Кэтрин остановилась, всматриваясь в меня, и женщины, идущие следом, стали натыкаться на нас. Бережно взяв Кэтрин за локоть, я повел ее дальше. Мне казалось, что, немного подумав, она даст мне ответ, но этого не случилось. Мысли женщины изменили направление, переключившись на то, что мучило ее днем и ночью: ведь, когда она спала, от нее сбежал муж. Она стала подробно — в двенадцатый или тринадцатый раз — объяснять, что, будь он плюгавым мужчиной, ему не удалось бы уйти, не разбудив ее, но он был гигантом и потому смог переступить через нее, сделав один огромный шаг. Кэтрин показывала, как это произошло: задирала юбки, старалась шагнуть как можно дальше, получалось неуклюже; эта сцена привлекала внимание идущих сзади женщин, они останавливались, смотрели, смеялись над ней, как над клоуном. Я не мешал ей идти большими шагами. Эту имитацию бегства мужа она называет «прощальным шагом» и утверждает, что у каждого мужчины есть свой «прощальный шаг». Я часто, пытаясь успокоить ее, соглашаюсь с этим, и рассказываю, как король, которому докучают разные болваны, довел до совершенства свой «прощальный шаг», покидая тех, кто ему не интересен, элегантнейшей походкой. Несколько раз она просила показать ей эту походку. Но стать скверной копией короля — выше моих сил.
В этот лучезарный теплый день мы позволили женщинам гулять под деревом дольше обычного. Когда Кэтрин надоело идти «прощальным шагом», она снова пошла рядом со мной, через какое-то время дотронулась до моего плеча и сказала, что увиденный ею на мне отблеск смерти белого цвета. Скажи она алого — от этого цвета, как вы могли заметить, у меня одни неприятности, — я мог бы расстроиться, но белый ничего мне не говорил, и потому я тут же выбросил ее слова из головы.

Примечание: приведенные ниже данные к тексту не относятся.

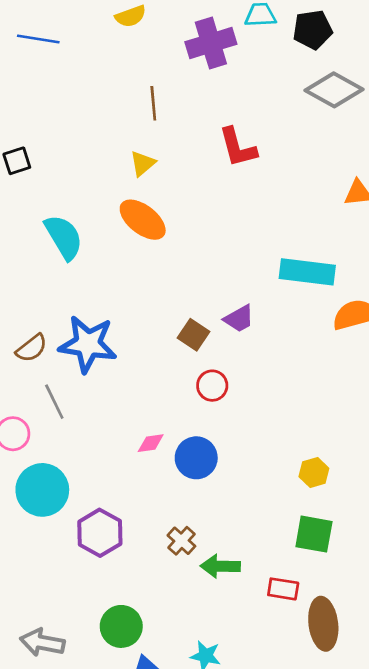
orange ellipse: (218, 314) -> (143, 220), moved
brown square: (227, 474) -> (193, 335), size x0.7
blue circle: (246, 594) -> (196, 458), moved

Я даже не догадывался, что вечером двадцать первого апреля впервые нарушу свою привычку молчать на Собраниях. Хотя меня самого привела в восторг случайно открытая мной «истина» о невозможности начать лечение психически больного человека до тех пор, пока он — за редким исключением — не становится неизлечим, тем не менее я не собирался ее обнародовать раньше, чем удастся предложить какие-нибудь практические средства для улучшения этого положения. И уж совсем не собирался открывать Опекунам свои мысли (слишком уж по-меривеловски они звучали) о целесообразности включения в ежедневную практику лечения плача и потения для изгнания из больных организмов ядовитых веществ.
Однако все вышло наружу странным и незабываемым образом.
Как обычно, мы сидели полукругом у камина, мое место было с краю. Рядом, на дубовом столе, стояла деревянная ваза, в нее Пирс поставил букетики примулы. Лишь потрескивание и шипение горящих дров нарушали тишину, ту абсолютную тишину, какая бывает только на собраниях квакеров, — тогда кажется, что пребываешь в вечности.